High taxes in Greece deter foreign investors while the difficulty in getting bank loans forces Greek companies to relocate to neighboring countries, said President of the Athens Chamber of Commerce and Industry (ACCI) Constantinos Michalos.
Speaking at a meeting of the Technical Chamber, Michalos explained the reasons there is such low investment activity in the past few months. At the same time, he reiterated the fact that many Greek businesses flee to neighboring Bulgaria and Cyprus where business taxation is much lower. Furthermore, the delay of certain economic reforms delay possible investments as well.
Regarding Greek businesses, the ACCI president stressed the capital controls and the reluctance of banks to give loans to existing or new businesses.
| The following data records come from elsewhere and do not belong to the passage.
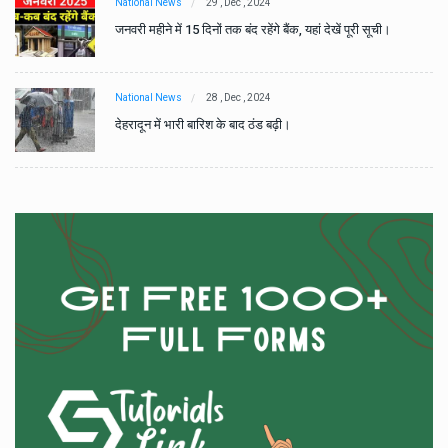
National News
29 , Dec , 2024
जनवरी महीने में 15 दिनों तक बंद रहेंगे बैंक, यहां देखें पूरी सूची।
National News
28 , Dec , 2024
देहरादून में भारी बारिश के बाद ठंड बढ़ी।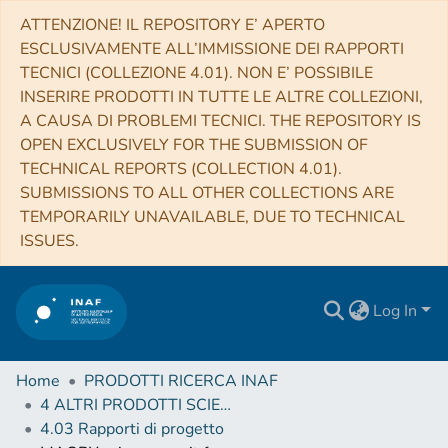
ATTENZIONE! IL REPOSITORY E’ APERTO
ESCLUSIVAMENTE ALL’IMMISSIONE DEI RAPPORTI
TECNICI (COLLEZIONE 4.01). NON E’ POSSIBILE
INSERIRE PRODOTTI IN TUTTE LE ALTRE COLLEZIONI,
A CAUSA DI PROBLEMI TECNICI. THE REPOSITORY IS
OPEN EXCLUSIVELY FOR THE SUBMISSION OF
TECHNICAL REPORTS (COLLECTION 4.01).
SUBMISSIONS TO ALL OTHER COLLECTIONS ARE
TEMPORARILY UNAVAILABLE, DUE TO TECHNICAL
ISSUES.
Log In
Home
PRODOTTI RICERCA INAF
4 ALTRI PRODOTTI SCIENTIFICI (Other scientific products)
4.03 Rapporti di progetto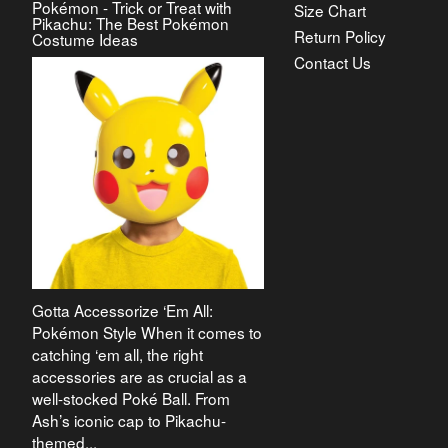
Pokémon - Trick or Treat with
Size Chart
Pikachu: The Best Pokémon
Return Policy
Costume Ideas
Contact Us
Gotta Accessorize ‘Em All:
Pokémon Style When it comes to
catching ‘em all, the right
accessories are as crucial as a
well-stocked Poké Ball. From
Ash’s iconic cap to Pikachu-
themed...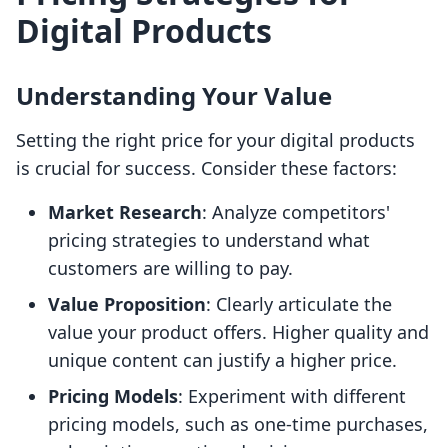
Digital Products
Understanding Your Value
Setting the right price for your digital products
is crucial for success. Consider these factors:
Market Research
: Analyze competitors'
pricing strategies to understand what
customers are willing to pay.
Value Proposition
: Clearly articulate the
value your product offers. Higher quality and
unique content can justify a higher price.
Pricing Models
: Experiment with different
pricing models, such as one-time purchases,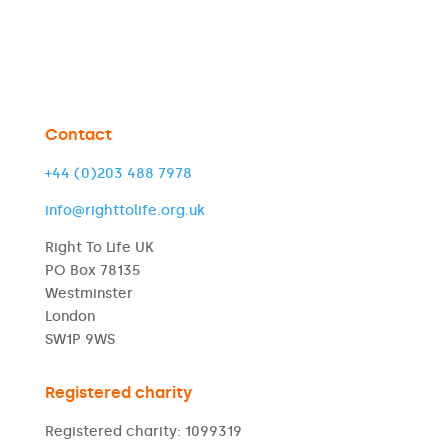
Contact
+44 (0)203 488 7978
info@righttolife.org.uk
Right To Life UK
PO Box 78135
Westminster
London
SW1P 9WS
Registered charity
Registered charity: 1099319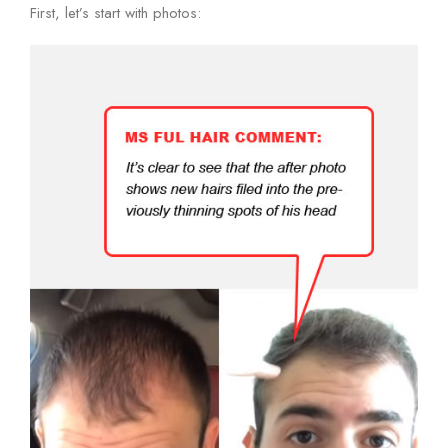
First, let’s start with photos: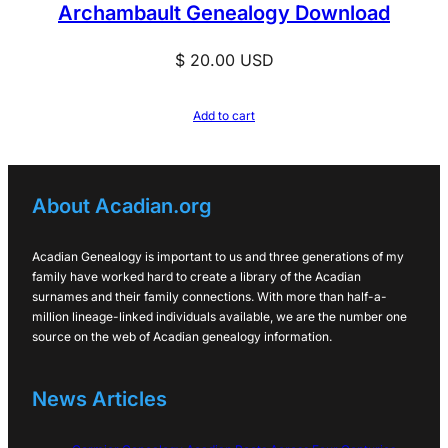
Archambault Genealogy Download
$
20.00
USD
Add to cart
About Acadian.org
Acadian Genealogy is important to us and three generations of my
family have worked hard to create a library of the Acadian
surnames and their family connections. With more than half-a-
million lineage-linked individuals available, we are the number one
source on the web of Acadian genealogy information.
News Articles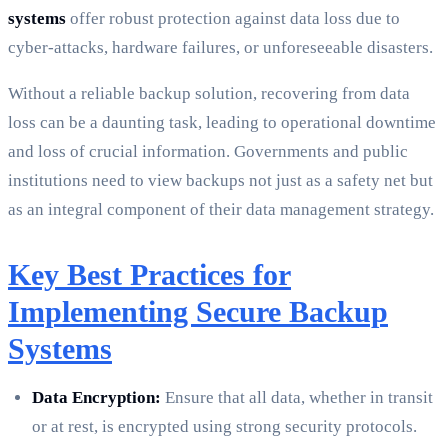
systems
offer robust protection against data loss due to
cyber-attacks, hardware failures, or unforeseeable disasters.
Without a reliable backup solution, recovering from data
loss can be a daunting task, leading to operational downtime
and loss of crucial information. Governments and public
institutions need to view backups not just as a safety net but
as an integral component of their data management strategy.
Key Best Practices for
Implementing Secure Backup
Systems
Data Encryption:
Ensure that all data, whether in transit
or at rest, is encrypted using strong security protocols.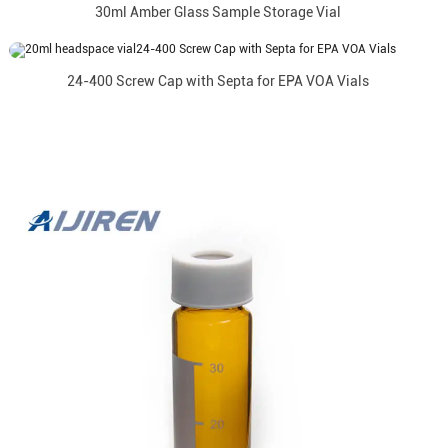
30ml Amber Glass Sample Storage Vial
24-400 Screw Cap with Septa for EPA VOA Vials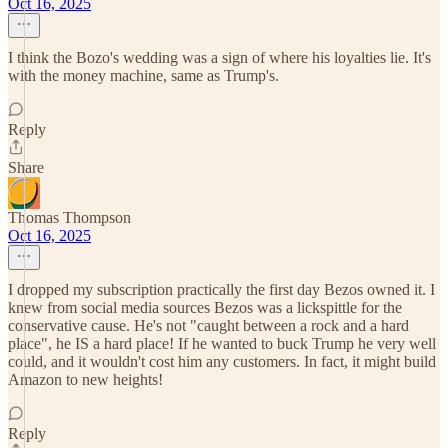
Oct 16, 2025
I think the Bozo's wedding was a sign of where his loyalties lie. It's
with the money machine, same as Trump's.
Reply
Share
Thomas Thompson
Oct 16, 2025
I dropped my subscription practically the first day Bezos owned it. I
knew from social media sources Bezos was a lickspittle for the
conservative cause. He's not "caught between a rock and a hard
place", he IS a hard place! If he wanted to buck Trump he very well
could, and it wouldn't cost him any customers. In fact, it might build
Amazon to new heights!
Reply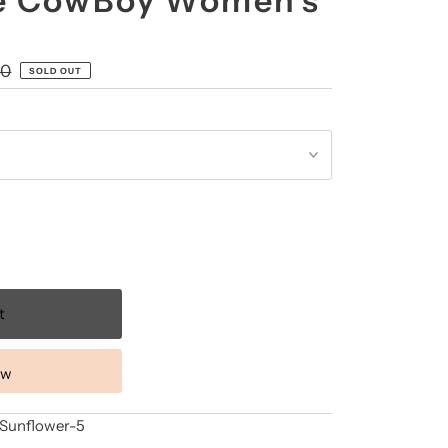
 CowBoy Women's
00
SOLD OUT
ow
nflower-5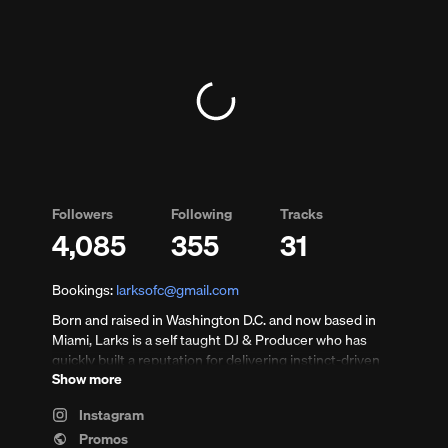
Followers
Following
Tracks
4,085
355
31
ents
Bookings:
larksofc@gmail.com
Born and raised in Washington D.C. and now based in
Miami, Larks is a self taught DJ & Producer who has
quickly built a reputation for delivering instinct-driven
Show more
sets that balance deep groove, driving energy, and
precise control — built for real dance floors and late-
Instagram
night rooms.
Promos
nts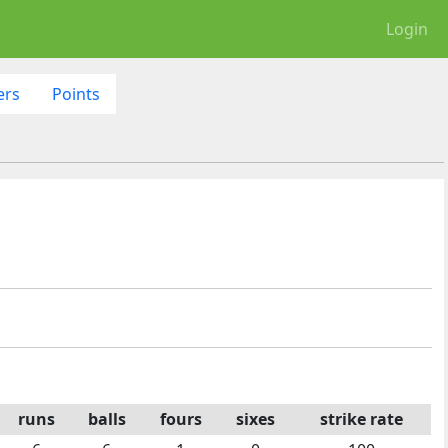
Login
ers
Points
runs
balls
fours
sixes
strike rate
At the same time, the inefficiency of public administration and bureaucracy create a hostile environment for investors.
“How can I convince an entrepreneur or investor to take initiatives in Greece — even with subsidies — when they are asked to pay 29% corporate tax, 15% dividend tax, 5-10% solidarity contribution, ENFIA tax and excise taxes on energy and in telephony. Why would anyone decide to invest in Greece today and not in a neighboring country, where the total tax costs do not exceed 27%?” Michalos wondered aloud.
“In order to mobilize private funds and investments, we not only need financial incentives. We need a combination of technocratic and political skills. Effective monitoring and evaluation mechanisms are needed. We need a clear policy and complete transparency. Mostly, however, we need coherent economic and fiscal policies. Policies that do not cancel funding opportunities, but instead create the conditions for profit,” the ACCI president said.